WHO SHOULD ATTEND: This course is intended for geologists, geophysicists, and reservoir engineers exploring and developing hydrocarbons in the mid-continent region including the Arkoma, Anadarko, Fort Worth and Permian Basins. The course aims to highlight connections between tectonics, structure, sedimentation, and stratigraphy. As such, broad familiarity with common geologic concepts is expected.

LEARNING OUTCOMES:

  • Introduction to the major tectonic elements of the mid-continent region.
  • Introduction to the Paleozoic stratigraphy of the mid-continent region.
  • View conventional reservoir rock in carbonate and clastic units.
  • View unconventional reservoirs in mudstone and fractured basement.
  • Receive a comprehensive overview of major structural styles including extension, contraction, inversion, strike slip, and gravity-sliding; and see examples of each in outcrop.

COURSE DESCRIPTION: The mid-continent region includes the Arkoma, Anadarko, and Fort Worth Basins. While the Permian Basin is often discussed as its own province, it is contemporaneous with the other mid-continent basins, shares many structural and stratigraphic similarities, and is discussed in this course as part of the mid-continent system. The region has a complex structural history with compelling evidence of extension, strike slip, both thin- and thick-skinned contraction, as well as gravitational collapse. Karst and fractures are common across the region. Conveniently, all of these structural styles are exposed in southern Oklahoma and parts of the adjacent prairie in Texas. In places, the stratigraphy is well exposed and the entire Paleozoic section can be observed in outcrop. While facies and formations vary with large distance, the fundamental tectonic evolution of this field area and the impact of deformation on contemporaneous sedimentation here is representative of what happens across this multi-state area.

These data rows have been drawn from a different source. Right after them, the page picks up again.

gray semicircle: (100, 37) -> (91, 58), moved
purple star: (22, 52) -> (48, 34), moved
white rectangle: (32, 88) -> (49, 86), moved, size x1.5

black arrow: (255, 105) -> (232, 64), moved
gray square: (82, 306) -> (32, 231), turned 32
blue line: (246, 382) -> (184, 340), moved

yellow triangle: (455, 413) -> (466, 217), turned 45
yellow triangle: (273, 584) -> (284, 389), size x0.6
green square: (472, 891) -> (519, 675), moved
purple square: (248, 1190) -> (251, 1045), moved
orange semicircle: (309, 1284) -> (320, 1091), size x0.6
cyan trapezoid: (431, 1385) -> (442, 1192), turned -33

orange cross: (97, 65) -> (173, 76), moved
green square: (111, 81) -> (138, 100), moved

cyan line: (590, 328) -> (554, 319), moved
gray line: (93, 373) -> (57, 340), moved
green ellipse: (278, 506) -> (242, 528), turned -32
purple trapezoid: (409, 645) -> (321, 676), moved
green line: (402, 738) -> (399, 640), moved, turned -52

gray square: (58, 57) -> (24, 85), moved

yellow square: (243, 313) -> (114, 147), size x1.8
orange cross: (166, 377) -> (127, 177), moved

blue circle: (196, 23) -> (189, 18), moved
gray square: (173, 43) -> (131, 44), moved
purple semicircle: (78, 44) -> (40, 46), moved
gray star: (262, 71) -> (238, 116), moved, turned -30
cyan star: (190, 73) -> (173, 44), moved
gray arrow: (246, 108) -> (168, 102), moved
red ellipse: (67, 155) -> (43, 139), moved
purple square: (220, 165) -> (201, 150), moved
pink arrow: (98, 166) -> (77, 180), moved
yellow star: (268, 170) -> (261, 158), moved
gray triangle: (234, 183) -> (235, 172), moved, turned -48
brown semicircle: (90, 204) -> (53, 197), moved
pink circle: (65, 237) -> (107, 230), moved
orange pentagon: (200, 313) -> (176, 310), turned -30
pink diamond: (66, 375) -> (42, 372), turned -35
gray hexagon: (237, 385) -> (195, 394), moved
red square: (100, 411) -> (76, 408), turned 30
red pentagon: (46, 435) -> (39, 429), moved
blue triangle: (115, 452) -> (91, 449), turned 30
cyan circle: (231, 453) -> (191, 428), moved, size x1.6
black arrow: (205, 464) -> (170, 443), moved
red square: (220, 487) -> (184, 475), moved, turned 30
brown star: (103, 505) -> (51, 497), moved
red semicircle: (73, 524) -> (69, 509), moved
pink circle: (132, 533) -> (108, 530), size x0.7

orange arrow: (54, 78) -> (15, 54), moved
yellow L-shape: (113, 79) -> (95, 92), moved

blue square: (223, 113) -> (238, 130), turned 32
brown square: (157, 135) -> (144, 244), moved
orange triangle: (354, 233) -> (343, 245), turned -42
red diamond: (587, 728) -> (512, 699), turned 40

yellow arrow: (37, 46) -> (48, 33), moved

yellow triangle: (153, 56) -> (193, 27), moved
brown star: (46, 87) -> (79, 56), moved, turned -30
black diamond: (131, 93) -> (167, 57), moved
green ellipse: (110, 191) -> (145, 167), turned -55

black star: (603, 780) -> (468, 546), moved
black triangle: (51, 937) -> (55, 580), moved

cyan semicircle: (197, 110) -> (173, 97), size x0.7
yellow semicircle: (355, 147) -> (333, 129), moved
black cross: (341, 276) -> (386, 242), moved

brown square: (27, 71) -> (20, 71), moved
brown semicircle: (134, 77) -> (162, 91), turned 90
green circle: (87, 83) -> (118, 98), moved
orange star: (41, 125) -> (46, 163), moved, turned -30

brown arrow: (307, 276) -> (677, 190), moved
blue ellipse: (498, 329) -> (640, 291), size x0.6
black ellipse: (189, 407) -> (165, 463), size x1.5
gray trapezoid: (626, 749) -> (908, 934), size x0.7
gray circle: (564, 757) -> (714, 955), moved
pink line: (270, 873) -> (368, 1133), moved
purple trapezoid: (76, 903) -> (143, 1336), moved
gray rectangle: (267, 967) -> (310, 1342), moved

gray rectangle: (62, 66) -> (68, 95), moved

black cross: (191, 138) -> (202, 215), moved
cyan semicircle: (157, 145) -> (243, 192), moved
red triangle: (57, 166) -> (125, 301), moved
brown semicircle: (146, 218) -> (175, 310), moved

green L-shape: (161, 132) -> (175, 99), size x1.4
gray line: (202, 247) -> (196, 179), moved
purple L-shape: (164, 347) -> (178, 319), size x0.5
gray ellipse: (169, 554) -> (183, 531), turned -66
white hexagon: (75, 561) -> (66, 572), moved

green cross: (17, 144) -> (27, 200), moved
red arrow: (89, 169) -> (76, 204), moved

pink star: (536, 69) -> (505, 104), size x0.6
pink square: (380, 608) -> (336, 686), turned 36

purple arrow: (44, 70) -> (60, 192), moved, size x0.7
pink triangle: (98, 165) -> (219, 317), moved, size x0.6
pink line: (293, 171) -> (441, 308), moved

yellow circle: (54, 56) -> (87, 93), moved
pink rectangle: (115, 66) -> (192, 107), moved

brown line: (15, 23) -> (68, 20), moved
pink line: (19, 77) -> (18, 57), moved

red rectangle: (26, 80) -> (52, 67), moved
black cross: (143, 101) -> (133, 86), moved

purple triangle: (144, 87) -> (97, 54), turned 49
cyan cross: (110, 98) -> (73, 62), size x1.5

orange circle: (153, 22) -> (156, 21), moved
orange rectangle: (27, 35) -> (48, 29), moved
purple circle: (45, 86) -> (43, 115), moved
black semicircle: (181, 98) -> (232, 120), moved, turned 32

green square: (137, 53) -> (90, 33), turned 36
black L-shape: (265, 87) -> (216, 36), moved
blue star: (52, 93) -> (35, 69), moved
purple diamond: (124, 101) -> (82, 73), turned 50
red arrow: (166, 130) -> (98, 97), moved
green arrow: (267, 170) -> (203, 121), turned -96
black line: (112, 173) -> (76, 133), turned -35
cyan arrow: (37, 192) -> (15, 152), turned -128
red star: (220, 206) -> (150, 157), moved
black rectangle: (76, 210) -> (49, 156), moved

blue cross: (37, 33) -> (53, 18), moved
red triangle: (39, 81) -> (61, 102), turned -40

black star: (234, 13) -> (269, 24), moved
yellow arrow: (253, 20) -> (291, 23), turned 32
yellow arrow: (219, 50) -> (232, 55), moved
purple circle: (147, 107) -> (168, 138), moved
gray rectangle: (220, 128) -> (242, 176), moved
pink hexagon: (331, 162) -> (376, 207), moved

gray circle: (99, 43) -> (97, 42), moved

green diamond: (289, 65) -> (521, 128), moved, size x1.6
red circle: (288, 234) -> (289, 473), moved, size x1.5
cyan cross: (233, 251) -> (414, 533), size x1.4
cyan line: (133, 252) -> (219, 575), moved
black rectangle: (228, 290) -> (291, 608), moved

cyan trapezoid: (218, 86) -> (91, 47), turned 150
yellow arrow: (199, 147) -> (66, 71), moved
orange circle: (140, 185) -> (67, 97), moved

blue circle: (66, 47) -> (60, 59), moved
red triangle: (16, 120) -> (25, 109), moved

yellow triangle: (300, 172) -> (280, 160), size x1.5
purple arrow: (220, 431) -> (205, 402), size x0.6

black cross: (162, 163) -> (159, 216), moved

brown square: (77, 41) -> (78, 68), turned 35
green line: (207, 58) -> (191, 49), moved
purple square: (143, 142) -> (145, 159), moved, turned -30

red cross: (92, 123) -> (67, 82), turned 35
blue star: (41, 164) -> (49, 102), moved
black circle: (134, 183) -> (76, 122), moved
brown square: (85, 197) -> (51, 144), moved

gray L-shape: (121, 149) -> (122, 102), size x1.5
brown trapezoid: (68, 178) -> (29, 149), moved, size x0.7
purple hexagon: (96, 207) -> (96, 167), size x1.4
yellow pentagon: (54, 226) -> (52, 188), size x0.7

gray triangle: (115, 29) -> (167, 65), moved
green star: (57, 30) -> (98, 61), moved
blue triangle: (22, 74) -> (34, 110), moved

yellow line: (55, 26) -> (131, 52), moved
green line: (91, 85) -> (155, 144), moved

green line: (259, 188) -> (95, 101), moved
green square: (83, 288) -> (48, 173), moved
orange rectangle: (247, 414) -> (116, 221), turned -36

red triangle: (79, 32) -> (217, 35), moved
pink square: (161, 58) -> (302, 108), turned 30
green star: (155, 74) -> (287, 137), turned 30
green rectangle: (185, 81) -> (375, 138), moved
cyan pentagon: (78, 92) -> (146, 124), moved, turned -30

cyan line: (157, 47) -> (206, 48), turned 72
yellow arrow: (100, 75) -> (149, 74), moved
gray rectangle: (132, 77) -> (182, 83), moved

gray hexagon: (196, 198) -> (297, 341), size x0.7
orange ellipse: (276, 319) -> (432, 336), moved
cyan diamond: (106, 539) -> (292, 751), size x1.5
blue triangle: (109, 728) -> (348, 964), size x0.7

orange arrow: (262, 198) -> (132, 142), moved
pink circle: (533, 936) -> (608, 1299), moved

This course aims to provide a coherent overview of the structure and stratigraphy of this multi-basin region. We will view in outcrop the entire stratigraphic section from basement through Pennsylvanian. We will see in outcrop examples of all major structural styles except for salt tectonics. We will be able to document the timing of basin formation and the associated response of the sedimentary system to active deformation. We will view conventional carbonate and clastic reservoir rocks as well as the Woodford unconventional reservoir.

COURSE CONTENT:

DAY 1: Wichita Wildlife Refuge: Basement and its Discontinuities

  • Anomalous geologic features are often attributed to pre-existing zones of basement weakness. We begin the field course in granitic basement discussing foliation, dikes, faults, and fractures. We then look at the recently-active Meers Fault to see its relationship to these discontinuities.

 

DAY 2: Arbuckle Mountains: Inversion of the Paleozoic Carbonate Platform

  • While viewing well-exposed Cambrian through Mississippian strata, we will be able to decipher the tectonic history of the Southern Oklahoma Aulacogen which bounds the Anadarko Basin and has the same multi-phase history as the Central Basin Platform. At the outcrop scale, we will see exceptional examples of contractional, strike slip, and extensional features. We conclude the day with investigation of the Woodford unconventional reservoir.

 

DAY 3: Ouachita Mountains: Fluvial Response to The Allegheny Orogeny

  • We will look at the fold and thrust belt and its adjacent foreland basin (Arkoma). While loading of the orogenic system drives subsidence, collision also reorganizes sediment provenance and transport pathways driving a regional change from carbonate to clastic deposition.

 

DAY 4: Palo Pinto Hills: Growth Faulting on the Pennsylvanian Shore

  • Despite the mid-continent basins forming in contractional tectonic settings, we find extensional growth faults driven by gravity and sediment instability along the Pennsylvanian shore-face.